*** Block opens ***
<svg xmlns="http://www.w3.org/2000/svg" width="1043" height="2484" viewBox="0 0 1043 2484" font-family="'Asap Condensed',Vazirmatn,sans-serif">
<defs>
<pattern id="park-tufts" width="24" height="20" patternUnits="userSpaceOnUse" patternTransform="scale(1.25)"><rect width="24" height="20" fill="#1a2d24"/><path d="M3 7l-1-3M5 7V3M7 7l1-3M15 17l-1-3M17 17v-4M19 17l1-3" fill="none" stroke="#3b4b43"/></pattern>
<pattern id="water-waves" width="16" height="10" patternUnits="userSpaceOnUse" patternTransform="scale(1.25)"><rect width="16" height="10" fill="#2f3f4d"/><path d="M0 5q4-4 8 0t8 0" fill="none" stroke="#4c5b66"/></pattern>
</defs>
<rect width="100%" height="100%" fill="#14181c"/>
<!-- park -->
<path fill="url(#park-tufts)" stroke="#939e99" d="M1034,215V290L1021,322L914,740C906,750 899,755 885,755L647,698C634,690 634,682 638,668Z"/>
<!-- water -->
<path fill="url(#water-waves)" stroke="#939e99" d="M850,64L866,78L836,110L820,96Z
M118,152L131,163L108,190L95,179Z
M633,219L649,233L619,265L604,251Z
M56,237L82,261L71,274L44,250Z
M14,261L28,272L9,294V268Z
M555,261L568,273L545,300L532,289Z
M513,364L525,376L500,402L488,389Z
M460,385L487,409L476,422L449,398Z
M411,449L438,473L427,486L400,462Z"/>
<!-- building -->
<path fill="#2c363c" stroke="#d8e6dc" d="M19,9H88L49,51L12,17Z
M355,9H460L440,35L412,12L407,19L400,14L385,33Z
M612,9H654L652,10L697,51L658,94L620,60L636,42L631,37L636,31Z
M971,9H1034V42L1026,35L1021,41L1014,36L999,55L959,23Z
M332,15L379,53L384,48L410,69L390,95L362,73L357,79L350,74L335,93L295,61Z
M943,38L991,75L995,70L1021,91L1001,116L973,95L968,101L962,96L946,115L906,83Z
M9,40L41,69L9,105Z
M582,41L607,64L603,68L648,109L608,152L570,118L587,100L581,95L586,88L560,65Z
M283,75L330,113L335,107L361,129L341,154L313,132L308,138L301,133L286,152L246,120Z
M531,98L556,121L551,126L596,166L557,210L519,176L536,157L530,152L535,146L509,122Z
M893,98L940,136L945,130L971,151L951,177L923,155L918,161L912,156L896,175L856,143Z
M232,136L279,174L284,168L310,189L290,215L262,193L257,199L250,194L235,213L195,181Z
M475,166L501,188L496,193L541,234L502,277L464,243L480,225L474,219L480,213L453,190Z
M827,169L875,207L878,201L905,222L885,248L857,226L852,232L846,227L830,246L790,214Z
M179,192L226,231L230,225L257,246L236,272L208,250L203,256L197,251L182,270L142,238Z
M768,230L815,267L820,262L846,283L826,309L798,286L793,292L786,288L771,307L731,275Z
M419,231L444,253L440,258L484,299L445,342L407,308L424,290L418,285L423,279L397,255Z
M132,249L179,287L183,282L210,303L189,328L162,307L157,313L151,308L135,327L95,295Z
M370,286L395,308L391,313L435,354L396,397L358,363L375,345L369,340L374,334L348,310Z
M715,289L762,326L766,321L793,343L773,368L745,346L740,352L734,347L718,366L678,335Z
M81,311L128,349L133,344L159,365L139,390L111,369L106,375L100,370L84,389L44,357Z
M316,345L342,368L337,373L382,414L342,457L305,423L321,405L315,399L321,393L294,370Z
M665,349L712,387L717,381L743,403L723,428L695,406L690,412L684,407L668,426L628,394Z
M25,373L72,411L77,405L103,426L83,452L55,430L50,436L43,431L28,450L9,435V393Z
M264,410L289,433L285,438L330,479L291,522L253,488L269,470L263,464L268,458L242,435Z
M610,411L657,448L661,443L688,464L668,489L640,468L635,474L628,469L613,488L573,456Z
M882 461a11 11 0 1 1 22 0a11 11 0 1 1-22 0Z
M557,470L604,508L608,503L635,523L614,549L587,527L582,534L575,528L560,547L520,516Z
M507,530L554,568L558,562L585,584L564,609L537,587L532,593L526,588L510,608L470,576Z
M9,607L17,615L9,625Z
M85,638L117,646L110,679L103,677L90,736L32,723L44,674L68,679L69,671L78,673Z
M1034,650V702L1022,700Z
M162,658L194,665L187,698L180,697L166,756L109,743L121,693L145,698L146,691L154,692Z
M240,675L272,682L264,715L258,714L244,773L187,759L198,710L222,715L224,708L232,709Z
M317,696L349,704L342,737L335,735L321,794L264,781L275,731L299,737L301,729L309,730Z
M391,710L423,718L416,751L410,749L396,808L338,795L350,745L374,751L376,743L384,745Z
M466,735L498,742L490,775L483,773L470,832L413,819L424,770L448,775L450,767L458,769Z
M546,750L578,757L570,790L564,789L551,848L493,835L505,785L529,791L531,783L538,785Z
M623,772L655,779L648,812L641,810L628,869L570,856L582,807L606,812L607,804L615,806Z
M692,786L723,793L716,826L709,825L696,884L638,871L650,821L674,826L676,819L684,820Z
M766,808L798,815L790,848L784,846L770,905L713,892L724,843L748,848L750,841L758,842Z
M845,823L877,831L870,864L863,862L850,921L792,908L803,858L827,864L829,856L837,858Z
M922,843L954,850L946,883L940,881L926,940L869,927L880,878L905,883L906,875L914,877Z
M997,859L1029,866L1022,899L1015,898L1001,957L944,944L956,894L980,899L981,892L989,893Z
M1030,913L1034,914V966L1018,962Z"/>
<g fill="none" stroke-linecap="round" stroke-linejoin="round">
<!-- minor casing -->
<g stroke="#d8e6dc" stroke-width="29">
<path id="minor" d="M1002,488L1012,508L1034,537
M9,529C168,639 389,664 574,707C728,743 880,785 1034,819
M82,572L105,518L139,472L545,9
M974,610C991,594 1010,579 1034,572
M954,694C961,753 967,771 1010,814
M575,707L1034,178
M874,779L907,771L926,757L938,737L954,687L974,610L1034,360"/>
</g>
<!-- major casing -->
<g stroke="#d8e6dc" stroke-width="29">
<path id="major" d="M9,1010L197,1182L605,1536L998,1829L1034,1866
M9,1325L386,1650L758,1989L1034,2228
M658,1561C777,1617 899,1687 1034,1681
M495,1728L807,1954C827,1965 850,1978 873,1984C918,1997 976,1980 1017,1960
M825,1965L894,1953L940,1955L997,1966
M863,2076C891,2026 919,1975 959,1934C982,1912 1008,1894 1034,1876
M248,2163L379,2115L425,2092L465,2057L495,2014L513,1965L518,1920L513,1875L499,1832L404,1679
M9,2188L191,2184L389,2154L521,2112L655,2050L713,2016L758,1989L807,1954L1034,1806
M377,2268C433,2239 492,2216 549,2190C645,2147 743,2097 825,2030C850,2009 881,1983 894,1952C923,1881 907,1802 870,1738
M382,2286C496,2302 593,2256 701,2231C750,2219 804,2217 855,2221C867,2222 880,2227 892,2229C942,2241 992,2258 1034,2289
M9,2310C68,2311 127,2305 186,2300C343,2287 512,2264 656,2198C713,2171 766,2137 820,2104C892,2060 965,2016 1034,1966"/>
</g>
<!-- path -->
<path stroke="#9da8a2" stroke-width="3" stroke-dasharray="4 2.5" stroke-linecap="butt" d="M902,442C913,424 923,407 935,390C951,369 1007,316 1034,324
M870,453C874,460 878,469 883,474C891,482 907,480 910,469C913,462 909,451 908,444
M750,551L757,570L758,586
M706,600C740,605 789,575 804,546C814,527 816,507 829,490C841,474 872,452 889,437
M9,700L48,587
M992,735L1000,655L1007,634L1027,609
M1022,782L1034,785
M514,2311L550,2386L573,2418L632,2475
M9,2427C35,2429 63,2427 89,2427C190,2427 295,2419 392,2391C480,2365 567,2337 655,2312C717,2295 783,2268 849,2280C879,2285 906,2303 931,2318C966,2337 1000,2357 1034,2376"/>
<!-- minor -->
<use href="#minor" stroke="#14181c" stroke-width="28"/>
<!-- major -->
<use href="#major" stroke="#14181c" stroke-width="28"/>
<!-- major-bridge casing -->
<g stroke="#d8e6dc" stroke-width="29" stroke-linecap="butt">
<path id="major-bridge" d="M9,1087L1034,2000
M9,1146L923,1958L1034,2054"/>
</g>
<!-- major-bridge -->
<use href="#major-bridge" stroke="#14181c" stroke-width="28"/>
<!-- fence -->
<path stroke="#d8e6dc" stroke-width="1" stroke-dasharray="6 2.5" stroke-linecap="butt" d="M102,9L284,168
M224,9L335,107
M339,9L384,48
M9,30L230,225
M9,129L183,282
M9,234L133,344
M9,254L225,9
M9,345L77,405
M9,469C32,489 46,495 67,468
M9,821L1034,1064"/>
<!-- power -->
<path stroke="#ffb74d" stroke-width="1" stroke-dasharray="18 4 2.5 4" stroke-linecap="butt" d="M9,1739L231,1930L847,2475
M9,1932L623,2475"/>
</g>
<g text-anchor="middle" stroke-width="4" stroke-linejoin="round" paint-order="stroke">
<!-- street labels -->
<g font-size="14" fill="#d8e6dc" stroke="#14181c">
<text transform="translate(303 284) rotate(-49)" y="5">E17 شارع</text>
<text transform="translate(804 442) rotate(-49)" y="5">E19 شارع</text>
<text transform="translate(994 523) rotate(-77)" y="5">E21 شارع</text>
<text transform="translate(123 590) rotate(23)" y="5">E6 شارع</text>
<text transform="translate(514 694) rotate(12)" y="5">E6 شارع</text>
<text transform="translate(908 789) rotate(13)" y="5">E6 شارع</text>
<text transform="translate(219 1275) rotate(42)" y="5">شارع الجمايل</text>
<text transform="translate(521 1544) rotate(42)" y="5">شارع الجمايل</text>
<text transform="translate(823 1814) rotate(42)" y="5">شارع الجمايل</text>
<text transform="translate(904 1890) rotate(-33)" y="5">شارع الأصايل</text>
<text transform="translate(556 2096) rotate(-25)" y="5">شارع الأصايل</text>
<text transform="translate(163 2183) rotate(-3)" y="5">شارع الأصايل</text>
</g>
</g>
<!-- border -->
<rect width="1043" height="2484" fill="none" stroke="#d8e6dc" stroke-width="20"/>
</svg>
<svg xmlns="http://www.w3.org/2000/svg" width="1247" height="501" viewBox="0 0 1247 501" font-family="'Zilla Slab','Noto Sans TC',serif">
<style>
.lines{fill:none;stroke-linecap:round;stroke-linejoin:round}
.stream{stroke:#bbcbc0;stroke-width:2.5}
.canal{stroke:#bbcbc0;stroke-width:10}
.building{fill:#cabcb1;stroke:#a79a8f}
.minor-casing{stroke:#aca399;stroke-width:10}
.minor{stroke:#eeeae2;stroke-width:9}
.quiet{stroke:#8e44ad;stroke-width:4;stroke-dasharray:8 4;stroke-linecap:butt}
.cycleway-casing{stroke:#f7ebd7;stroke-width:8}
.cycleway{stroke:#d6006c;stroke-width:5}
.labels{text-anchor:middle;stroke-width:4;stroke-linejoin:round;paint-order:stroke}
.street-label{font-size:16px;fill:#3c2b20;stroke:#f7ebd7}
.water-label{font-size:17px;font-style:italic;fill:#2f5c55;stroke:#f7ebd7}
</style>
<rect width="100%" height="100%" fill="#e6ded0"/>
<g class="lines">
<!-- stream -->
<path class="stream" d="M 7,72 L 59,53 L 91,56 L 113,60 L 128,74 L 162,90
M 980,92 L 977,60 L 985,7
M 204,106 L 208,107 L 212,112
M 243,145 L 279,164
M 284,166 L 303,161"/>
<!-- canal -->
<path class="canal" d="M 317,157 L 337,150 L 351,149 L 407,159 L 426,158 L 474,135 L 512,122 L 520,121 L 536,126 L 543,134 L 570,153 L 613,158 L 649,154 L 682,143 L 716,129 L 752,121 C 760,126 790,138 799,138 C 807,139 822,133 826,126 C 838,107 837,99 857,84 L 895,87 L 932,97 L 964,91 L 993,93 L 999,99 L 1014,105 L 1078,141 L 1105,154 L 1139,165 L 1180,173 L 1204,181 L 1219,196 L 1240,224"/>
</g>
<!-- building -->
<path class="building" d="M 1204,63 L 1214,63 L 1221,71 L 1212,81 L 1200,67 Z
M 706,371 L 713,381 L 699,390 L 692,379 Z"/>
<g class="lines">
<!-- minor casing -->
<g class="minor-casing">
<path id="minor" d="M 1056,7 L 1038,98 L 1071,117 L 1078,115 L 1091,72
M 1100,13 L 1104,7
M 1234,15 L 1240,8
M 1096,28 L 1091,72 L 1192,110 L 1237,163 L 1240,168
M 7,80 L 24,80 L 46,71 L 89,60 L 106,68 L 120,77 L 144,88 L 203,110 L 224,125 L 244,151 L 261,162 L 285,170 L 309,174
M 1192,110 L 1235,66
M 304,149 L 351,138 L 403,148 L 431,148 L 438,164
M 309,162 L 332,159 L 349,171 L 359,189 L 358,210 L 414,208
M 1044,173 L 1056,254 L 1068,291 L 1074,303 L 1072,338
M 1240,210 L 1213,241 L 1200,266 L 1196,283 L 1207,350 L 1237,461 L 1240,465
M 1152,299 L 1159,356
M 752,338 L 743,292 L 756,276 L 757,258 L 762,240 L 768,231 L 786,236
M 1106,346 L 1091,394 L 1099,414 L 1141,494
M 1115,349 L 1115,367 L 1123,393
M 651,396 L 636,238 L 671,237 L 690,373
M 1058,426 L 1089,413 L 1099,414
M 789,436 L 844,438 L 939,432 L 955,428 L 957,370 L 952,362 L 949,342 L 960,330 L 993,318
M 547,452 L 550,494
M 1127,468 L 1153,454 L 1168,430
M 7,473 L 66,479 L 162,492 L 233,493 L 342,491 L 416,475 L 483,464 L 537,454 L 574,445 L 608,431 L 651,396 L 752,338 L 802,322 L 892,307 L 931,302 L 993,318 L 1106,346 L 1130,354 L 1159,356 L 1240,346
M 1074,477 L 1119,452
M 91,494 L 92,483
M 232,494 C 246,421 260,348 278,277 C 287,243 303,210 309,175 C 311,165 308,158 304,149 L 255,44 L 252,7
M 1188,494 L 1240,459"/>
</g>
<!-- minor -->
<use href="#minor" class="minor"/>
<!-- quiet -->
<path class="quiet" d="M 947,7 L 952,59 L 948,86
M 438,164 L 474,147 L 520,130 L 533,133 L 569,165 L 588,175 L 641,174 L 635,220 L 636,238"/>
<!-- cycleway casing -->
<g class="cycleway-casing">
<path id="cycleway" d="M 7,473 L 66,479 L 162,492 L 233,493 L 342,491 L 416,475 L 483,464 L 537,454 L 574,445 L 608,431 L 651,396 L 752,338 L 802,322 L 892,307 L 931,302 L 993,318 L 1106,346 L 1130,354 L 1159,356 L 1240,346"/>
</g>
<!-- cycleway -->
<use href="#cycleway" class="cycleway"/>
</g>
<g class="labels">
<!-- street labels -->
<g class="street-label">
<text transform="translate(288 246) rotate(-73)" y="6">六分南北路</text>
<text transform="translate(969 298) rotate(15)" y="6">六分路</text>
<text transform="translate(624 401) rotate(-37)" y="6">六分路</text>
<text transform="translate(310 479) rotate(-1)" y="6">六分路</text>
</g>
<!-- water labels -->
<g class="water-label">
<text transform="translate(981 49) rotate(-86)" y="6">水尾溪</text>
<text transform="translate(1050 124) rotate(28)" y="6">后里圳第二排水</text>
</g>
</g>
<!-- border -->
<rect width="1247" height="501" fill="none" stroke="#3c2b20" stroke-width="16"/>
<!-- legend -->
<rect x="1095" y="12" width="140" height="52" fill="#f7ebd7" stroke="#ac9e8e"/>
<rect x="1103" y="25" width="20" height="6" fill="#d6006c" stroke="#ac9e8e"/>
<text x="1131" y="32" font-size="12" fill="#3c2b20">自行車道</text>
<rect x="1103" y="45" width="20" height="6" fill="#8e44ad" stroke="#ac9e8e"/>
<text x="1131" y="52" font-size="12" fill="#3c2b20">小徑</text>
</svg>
*** Block closes ***
Each line in the data where the string "الجمايل" occurs should be identified and copied.

EXPECTED ANSWER —
<text transform="translate(219 1275) rotate(42)" y="5">شارع الجمايل</text>
<text transform="translate(521 1544) rotate(42)" y="5">شارع الجمايل</text>
<text transform="translate(823 1814) rotate(42)" y="5">شارع الجمايل</text>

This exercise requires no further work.